Other storage stuff:
- Dremel is a read-only query tool. It can do ridiculously complex queries on really large data, even on the fly. We use it a lot on my team to query our log files. I think the fancyness about it comes from the way that it scales by distributing the query execution over a lot of machines, but I don't really know anything about the internals. It seemed to me that the point of it being mentioned in the paper was that there's high demand for being able to do more than key lookups. There's a project called Apache Drill that's supposed to be an open-source version of it, if you're curious.
- Megastore is a lot like Spanner, and it's fair to consider spanner the next generation of megastore. Megastore, which is built on top of bigtable, also supports transactions and SQL-like queries.
- I'd actually never heard of Percolator before you mentioned it, but it looks from the documentation to also be along the same lines as spanner and megastore.
Spanner and search: Spanner, as far as I'm aware, isn't used by search at all.
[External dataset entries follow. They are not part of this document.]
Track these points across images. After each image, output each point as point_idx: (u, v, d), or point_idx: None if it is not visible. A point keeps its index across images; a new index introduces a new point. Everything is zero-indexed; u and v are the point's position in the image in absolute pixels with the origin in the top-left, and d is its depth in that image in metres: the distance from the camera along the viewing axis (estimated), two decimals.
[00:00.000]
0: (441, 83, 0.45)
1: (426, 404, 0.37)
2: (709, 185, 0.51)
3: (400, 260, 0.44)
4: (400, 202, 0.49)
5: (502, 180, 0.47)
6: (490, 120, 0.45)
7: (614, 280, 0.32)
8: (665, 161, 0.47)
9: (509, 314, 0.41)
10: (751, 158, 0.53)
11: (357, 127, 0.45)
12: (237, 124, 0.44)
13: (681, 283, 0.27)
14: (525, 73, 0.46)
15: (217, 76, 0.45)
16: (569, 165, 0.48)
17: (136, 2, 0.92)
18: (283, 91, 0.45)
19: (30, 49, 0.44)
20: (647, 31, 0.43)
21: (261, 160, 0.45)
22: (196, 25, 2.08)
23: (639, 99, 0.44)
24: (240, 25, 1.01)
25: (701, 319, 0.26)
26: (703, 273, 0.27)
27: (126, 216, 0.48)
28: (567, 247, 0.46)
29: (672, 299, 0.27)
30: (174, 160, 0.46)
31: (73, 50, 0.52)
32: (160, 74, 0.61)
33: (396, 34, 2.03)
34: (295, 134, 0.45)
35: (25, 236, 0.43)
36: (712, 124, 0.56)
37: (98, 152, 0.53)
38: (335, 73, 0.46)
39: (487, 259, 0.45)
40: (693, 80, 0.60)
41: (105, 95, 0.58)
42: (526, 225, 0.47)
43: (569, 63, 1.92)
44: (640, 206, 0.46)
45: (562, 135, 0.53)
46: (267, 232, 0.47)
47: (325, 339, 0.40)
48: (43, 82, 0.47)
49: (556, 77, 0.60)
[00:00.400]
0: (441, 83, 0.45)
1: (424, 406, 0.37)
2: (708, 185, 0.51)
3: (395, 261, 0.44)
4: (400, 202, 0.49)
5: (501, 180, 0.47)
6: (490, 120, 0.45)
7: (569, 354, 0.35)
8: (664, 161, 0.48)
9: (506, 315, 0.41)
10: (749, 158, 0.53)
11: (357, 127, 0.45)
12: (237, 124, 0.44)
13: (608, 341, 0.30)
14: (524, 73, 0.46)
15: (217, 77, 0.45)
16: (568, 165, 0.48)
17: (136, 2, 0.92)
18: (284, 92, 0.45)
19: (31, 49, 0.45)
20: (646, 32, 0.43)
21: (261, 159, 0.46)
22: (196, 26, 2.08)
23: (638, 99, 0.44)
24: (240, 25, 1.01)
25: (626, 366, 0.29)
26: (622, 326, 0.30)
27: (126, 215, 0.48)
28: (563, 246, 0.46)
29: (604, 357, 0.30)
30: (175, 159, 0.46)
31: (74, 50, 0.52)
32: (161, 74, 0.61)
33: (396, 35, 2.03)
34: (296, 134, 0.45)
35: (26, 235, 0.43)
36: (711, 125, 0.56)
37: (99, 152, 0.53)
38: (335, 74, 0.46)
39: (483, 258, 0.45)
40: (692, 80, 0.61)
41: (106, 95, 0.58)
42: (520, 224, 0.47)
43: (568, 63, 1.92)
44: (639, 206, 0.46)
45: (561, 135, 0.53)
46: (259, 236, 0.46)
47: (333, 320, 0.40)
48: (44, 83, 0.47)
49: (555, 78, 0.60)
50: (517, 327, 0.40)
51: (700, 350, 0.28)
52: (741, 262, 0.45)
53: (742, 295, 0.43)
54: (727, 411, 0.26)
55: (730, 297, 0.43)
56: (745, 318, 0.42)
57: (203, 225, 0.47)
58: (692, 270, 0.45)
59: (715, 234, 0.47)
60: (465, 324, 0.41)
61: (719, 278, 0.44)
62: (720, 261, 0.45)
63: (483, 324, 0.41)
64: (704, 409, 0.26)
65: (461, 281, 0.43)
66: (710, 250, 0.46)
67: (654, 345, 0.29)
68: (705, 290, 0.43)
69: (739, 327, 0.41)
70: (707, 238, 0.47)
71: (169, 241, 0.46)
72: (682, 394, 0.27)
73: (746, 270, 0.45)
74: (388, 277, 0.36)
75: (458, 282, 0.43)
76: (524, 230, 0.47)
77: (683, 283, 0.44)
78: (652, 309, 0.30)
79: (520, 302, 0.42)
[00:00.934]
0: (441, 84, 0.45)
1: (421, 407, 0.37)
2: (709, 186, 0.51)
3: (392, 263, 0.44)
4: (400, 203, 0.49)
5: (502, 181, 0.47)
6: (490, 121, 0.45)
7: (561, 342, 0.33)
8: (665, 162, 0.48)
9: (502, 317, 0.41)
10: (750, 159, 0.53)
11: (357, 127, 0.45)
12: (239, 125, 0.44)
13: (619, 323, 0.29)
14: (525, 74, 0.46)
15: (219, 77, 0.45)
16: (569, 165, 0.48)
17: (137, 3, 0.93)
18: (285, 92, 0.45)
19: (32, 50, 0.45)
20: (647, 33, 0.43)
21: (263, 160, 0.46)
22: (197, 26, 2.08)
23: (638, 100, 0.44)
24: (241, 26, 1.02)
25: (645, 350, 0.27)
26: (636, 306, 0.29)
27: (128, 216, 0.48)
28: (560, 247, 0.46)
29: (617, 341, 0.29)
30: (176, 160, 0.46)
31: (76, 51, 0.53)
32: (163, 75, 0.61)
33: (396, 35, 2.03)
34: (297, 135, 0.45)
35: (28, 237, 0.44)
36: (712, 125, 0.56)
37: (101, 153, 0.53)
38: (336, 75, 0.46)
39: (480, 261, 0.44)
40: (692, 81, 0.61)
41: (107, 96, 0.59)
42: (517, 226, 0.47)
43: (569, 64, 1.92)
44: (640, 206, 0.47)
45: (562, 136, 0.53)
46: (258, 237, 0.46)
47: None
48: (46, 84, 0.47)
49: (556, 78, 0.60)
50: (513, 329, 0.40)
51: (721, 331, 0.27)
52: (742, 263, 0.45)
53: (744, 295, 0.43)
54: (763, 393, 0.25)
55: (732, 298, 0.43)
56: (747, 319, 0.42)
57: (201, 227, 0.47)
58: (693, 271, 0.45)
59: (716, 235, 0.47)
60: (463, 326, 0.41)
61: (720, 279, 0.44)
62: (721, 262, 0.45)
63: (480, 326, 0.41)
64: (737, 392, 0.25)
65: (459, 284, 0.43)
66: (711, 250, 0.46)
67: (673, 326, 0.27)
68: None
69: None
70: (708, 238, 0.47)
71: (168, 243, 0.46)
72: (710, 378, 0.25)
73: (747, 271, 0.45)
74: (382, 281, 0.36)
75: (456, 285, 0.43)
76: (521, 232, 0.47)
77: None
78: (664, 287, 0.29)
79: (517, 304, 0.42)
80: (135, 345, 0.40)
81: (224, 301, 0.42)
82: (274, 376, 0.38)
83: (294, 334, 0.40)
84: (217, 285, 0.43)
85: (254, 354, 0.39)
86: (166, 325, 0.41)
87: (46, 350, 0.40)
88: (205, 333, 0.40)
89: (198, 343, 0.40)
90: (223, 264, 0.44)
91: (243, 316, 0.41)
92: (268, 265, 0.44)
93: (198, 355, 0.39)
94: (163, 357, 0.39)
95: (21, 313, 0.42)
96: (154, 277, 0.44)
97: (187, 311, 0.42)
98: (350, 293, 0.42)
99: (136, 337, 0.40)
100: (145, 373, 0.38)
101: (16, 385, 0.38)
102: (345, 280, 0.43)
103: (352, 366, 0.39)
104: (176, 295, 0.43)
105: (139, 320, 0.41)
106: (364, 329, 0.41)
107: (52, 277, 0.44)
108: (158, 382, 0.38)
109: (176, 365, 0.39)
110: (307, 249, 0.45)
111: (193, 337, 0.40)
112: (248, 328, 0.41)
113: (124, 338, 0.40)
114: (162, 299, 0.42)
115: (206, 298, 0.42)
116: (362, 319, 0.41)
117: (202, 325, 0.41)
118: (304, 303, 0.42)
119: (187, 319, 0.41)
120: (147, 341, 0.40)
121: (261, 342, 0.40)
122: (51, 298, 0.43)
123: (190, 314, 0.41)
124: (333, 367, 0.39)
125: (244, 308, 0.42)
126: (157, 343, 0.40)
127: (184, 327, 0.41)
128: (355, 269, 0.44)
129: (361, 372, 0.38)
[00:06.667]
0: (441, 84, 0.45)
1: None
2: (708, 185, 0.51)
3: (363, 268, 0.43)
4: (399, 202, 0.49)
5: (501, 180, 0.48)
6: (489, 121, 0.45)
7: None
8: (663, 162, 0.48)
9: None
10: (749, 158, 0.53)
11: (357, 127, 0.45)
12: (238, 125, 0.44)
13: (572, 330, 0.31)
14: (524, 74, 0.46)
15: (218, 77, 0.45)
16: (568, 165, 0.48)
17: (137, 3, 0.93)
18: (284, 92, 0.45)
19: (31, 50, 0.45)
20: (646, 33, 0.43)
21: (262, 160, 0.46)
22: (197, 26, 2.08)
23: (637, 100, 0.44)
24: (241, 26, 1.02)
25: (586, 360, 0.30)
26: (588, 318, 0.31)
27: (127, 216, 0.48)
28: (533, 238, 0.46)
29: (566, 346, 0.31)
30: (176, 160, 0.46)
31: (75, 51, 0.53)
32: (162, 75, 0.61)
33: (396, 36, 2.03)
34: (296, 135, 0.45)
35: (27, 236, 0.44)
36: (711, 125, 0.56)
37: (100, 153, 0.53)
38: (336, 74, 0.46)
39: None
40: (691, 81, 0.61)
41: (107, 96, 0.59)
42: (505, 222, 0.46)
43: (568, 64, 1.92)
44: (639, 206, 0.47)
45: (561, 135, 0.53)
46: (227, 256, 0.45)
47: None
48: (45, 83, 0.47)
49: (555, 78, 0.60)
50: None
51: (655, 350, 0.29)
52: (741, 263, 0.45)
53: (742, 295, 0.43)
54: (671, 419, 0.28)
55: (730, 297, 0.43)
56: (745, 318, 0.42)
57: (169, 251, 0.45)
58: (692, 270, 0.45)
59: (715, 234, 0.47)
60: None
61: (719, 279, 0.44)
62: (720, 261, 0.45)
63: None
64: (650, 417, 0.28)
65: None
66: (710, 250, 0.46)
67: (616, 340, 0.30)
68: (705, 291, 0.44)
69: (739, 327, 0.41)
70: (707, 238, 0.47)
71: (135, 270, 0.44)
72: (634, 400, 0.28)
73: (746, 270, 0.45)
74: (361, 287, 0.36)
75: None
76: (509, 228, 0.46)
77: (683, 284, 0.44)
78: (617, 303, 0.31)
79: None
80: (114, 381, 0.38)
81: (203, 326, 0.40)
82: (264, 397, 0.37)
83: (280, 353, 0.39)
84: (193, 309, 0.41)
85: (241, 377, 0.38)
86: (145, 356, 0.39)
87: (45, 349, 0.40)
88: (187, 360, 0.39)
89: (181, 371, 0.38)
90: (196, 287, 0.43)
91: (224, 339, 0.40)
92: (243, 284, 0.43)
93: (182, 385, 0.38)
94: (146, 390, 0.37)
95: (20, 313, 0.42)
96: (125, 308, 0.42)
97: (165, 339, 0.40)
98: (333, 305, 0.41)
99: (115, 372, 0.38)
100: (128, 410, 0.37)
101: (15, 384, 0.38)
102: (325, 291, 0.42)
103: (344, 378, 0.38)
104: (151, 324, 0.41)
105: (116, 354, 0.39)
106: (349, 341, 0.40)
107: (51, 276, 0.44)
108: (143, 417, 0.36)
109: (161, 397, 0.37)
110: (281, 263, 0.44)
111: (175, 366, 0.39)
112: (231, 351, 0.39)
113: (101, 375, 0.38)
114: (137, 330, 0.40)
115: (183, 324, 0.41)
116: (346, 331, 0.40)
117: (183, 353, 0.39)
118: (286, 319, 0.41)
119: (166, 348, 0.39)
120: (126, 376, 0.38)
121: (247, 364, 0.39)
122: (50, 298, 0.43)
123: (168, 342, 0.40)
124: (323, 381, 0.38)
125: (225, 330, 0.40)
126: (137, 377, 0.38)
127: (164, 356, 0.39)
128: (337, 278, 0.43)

It's pretty new, and has relatively few clients. The read/write pattern for ads is very different than search. The stuff that ads is using spanner for is read/writes triggered by calls to our APIs. I would suspect that search has less complex queries, but much more data and QPS. They also do their writes from map reduces, probably. They may not even care too much about consistency or transactions, but I've never seen any search code, so...
Spanner queries: The values in spanner aren't just a byte array; they're structured. Like a LOT of other technologies at google, spanner data is often
protocol buffers. It also supports typical scalars like string, boolean, ints, etc. The schema is defined just like a SQL table. You can query on the fields you declare (including fields inside the protobufs). My understanding is that if you're not querying on the key of a table, you trigger a full table scan. That's why F1 needed to build secondary indexes on top of spanner. As far as joins go... they don't look supported to me. You basically get selects, sub-selects, and a where clause. When we defined our new schema, a lot of our joins became nested fields. Many-to-many relationships are a little trickier, and you need to consider the schema carefully.
Sorry I couldn't give very definitive answers. Hopefully that all makes sense, though? I wouldn't be surprised if there are other googlers lurking in the class that could fill in blanks/correct me. Most of my knowledge is concentrated in ads, particularly our SQL db.